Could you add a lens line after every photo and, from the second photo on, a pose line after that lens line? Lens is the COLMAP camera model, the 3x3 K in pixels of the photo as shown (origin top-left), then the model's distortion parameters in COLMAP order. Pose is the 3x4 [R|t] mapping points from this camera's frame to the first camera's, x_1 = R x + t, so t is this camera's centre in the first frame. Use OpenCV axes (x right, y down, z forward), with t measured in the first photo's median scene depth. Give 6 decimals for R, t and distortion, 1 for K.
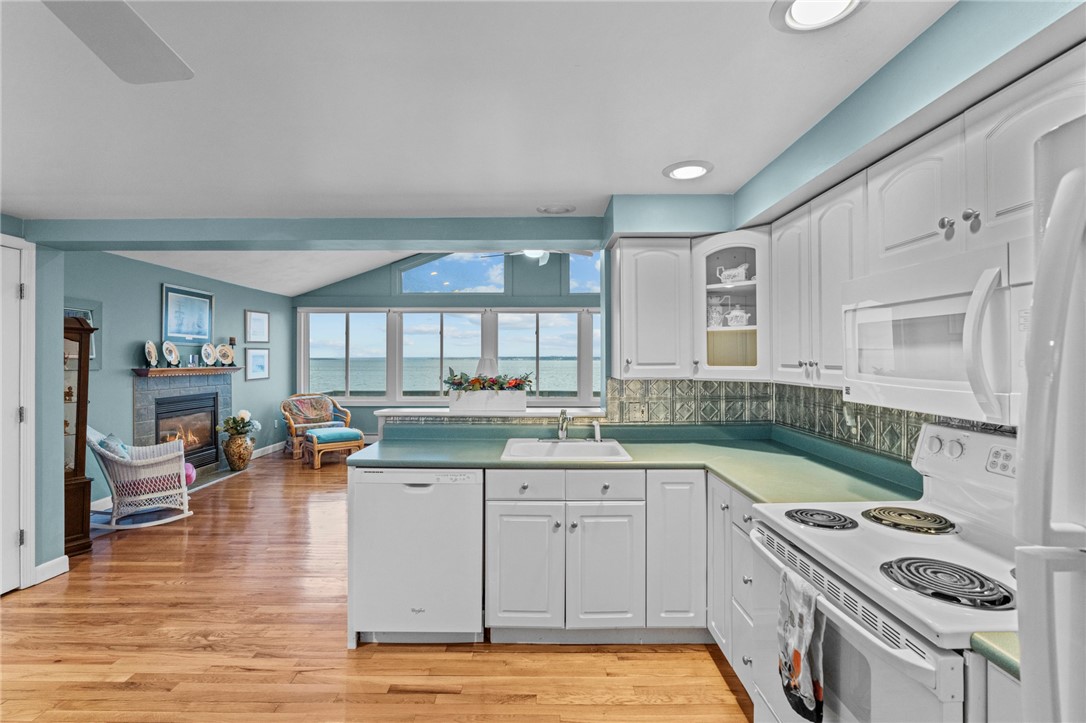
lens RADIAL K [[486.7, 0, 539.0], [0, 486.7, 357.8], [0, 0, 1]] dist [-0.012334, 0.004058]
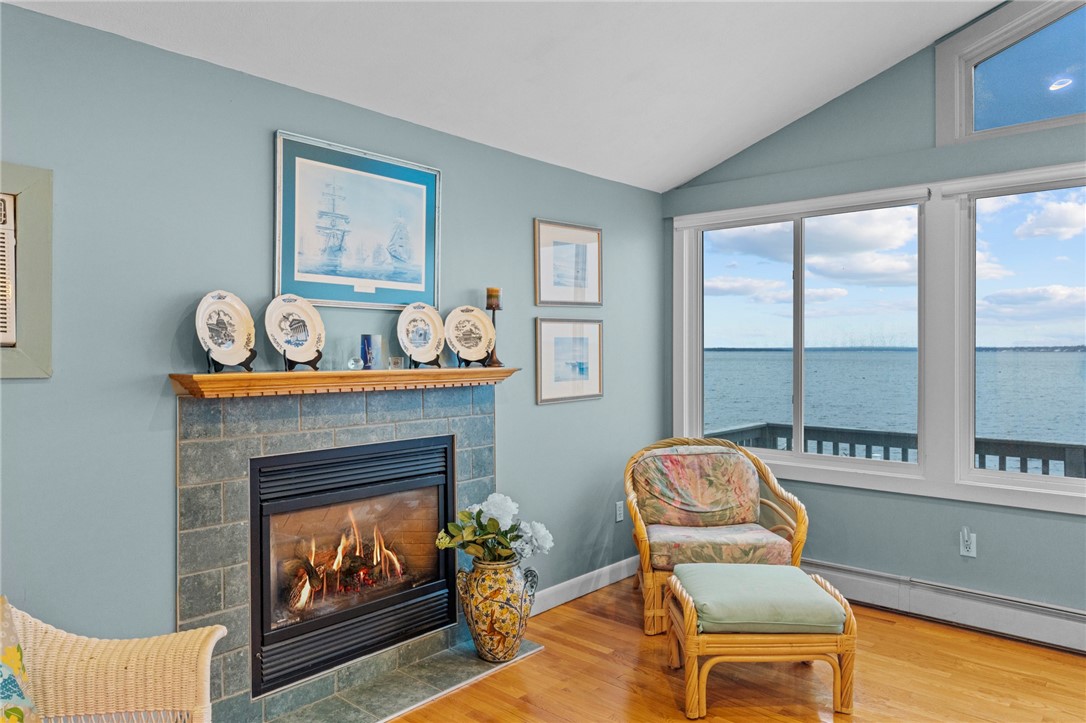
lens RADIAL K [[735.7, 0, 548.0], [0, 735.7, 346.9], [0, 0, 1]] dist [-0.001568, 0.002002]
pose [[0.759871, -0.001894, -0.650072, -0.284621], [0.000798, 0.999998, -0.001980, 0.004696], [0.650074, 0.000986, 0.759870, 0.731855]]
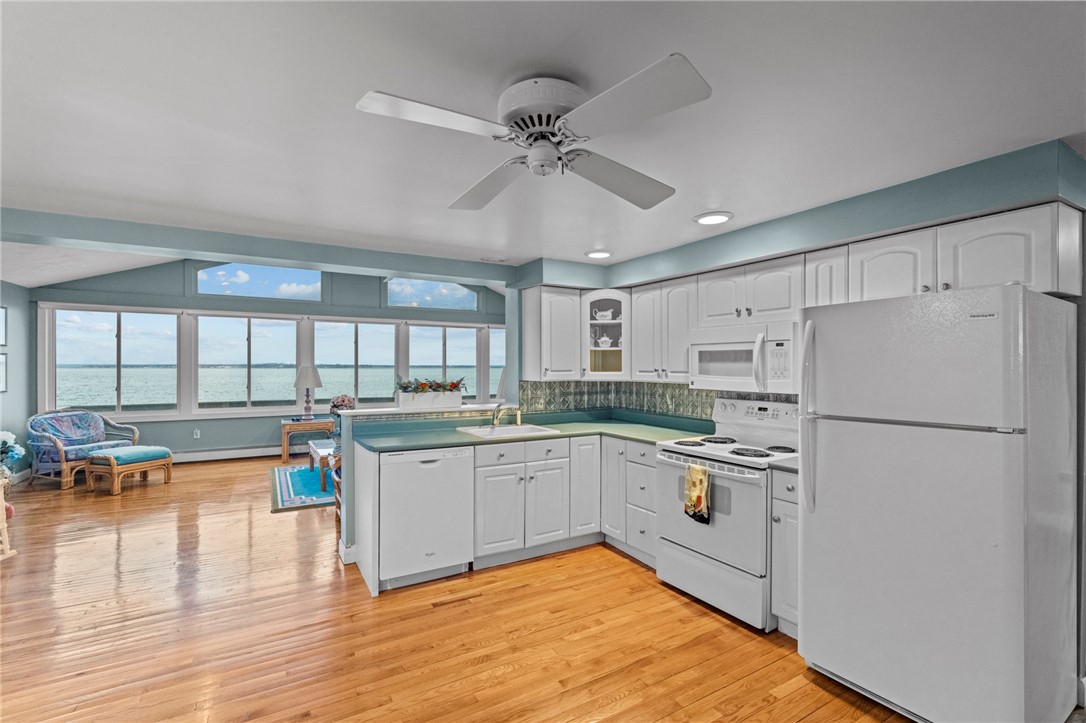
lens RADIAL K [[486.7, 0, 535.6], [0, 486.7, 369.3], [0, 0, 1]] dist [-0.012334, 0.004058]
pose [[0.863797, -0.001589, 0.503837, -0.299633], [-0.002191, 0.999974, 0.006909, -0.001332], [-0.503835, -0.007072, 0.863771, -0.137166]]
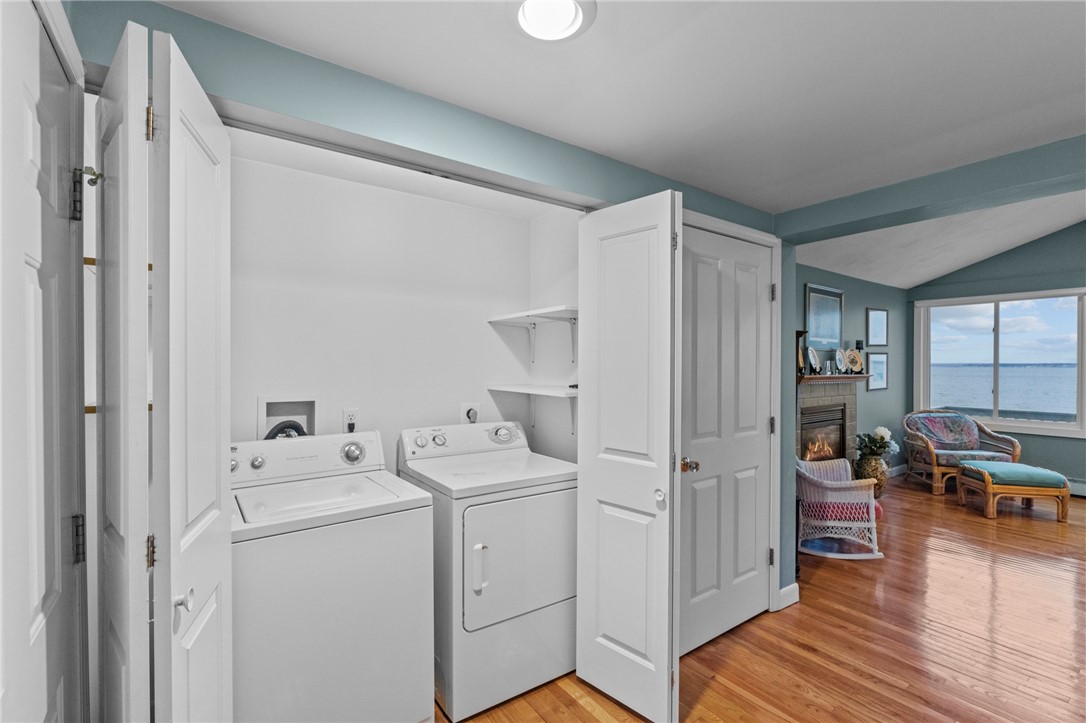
+--
> [YOUR GOAL] Copy each line above exactly, with no images.

> [SOLUTION BELOW]
Could you add a lens line after every photo and, from the second photo on, a pose line after that lens line? Lens is the COLMAP camera model, the 3x3 K in pixels of the photo as shown (origin top-left), then the model's distortion parameters in COLMAP order. Pose is the 3x4 [R|t] mapping points from this camera's frame to the first camera's, x_1 = R x + t, so t is this camera's centre in the first frame. Use OpenCV axes (x right, y down, z forward), with t measured in the first photo's median scene depth. Give 6 decimals for R, t and distortion, 1 for K.
lens RADIAL K [[486.7, 0, 539.0], [0, 486.7, 357.8], [0, 0, 1]] dist [-0.012334, 0.004058]
lens RADIAL K [[735.7, 0, 548.0], [0, 735.7, 346.9], [0, 0, 1]] dist [-0.001568, 0.002002]
pose [[0.759871, -0.001894, -0.650072, -0.284621], [0.000798, 0.999998, -0.001980, 0.004696], [0.650074, 0.000986, 0.759870, 0.731855]]
lens RADIAL K [[486.7, 0, 535.6], [0, 486.7, 369.3], [0, 0, 1]] dist [-0.012334, 0.004058]
pose [[0.863797, -0.001589, 0.503837, -0.299633], [-0.002191, 0.999974, 0.006909, -0.001332], [-0.503835, -0.007072, 0.863771, -0.137166]]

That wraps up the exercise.